Job.
The records that follow should be retyped word for word.
····················
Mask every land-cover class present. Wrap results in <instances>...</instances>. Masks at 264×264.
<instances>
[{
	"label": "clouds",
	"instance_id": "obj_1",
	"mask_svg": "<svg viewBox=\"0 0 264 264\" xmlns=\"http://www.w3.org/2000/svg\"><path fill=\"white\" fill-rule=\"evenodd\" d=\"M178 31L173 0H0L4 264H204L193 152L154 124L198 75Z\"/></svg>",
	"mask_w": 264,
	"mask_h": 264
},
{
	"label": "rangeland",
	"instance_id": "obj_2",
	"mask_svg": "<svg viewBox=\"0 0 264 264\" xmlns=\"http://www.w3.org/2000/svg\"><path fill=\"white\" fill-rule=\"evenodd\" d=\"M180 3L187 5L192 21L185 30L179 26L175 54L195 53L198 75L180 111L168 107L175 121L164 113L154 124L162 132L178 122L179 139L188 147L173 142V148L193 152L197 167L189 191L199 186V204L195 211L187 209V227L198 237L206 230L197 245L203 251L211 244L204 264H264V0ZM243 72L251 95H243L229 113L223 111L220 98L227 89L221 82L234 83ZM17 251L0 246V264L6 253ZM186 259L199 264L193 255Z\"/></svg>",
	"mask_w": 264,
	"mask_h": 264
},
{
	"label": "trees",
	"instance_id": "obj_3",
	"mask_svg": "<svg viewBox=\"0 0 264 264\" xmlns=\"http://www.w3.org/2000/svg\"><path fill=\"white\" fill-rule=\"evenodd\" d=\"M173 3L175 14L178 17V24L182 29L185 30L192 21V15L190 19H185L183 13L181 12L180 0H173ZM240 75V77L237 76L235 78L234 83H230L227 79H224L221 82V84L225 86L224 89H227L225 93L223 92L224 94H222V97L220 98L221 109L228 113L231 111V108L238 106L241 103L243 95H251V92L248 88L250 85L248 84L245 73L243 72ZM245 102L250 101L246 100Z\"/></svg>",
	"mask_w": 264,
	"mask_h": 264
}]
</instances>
····················
Full response.
Mask every land-cover class present. Wrap results in <instances>...</instances>. Masks at 264×264.
<instances>
[{
	"label": "clouds",
	"instance_id": "obj_1",
	"mask_svg": "<svg viewBox=\"0 0 264 264\" xmlns=\"http://www.w3.org/2000/svg\"><path fill=\"white\" fill-rule=\"evenodd\" d=\"M178 31L173 0H0L4 264H204L193 152L154 124L198 75Z\"/></svg>",
	"mask_w": 264,
	"mask_h": 264
},
{
	"label": "rangeland",
	"instance_id": "obj_2",
	"mask_svg": "<svg viewBox=\"0 0 264 264\" xmlns=\"http://www.w3.org/2000/svg\"><path fill=\"white\" fill-rule=\"evenodd\" d=\"M180 3L187 5L192 21L185 30L179 26L175 54L195 53L198 75L180 111L168 107L175 121L164 113L154 124L162 132L178 122L179 139L188 147L173 142V148L193 152L197 167L189 191L199 186V204L195 211L187 209V227L198 237L206 230L197 245L203 251L211 244L204 264H264V0ZM243 72L251 95H243L229 113L223 111L220 98L227 89L221 82L234 83ZM17 251L0 246V264L6 253ZM186 259L199 264L193 255Z\"/></svg>",
	"mask_w": 264,
	"mask_h": 264
},
{
	"label": "trees",
	"instance_id": "obj_3",
	"mask_svg": "<svg viewBox=\"0 0 264 264\" xmlns=\"http://www.w3.org/2000/svg\"><path fill=\"white\" fill-rule=\"evenodd\" d=\"M173 3L175 14L178 17V24L182 29L185 30L192 21V15L190 19H185L183 13L181 12L180 0H173ZM240 75V77L237 76L235 78L234 83H230L227 79H224L221 82V84L225 86L224 89H227L225 93L223 92L224 94H222V97L220 98L221 109L228 113L231 111V108L238 106L241 103L243 95H251V92L248 88L250 85L248 84L245 73L243 72ZM245 102L250 101L246 100Z\"/></svg>",
	"mask_w": 264,
	"mask_h": 264
}]
</instances>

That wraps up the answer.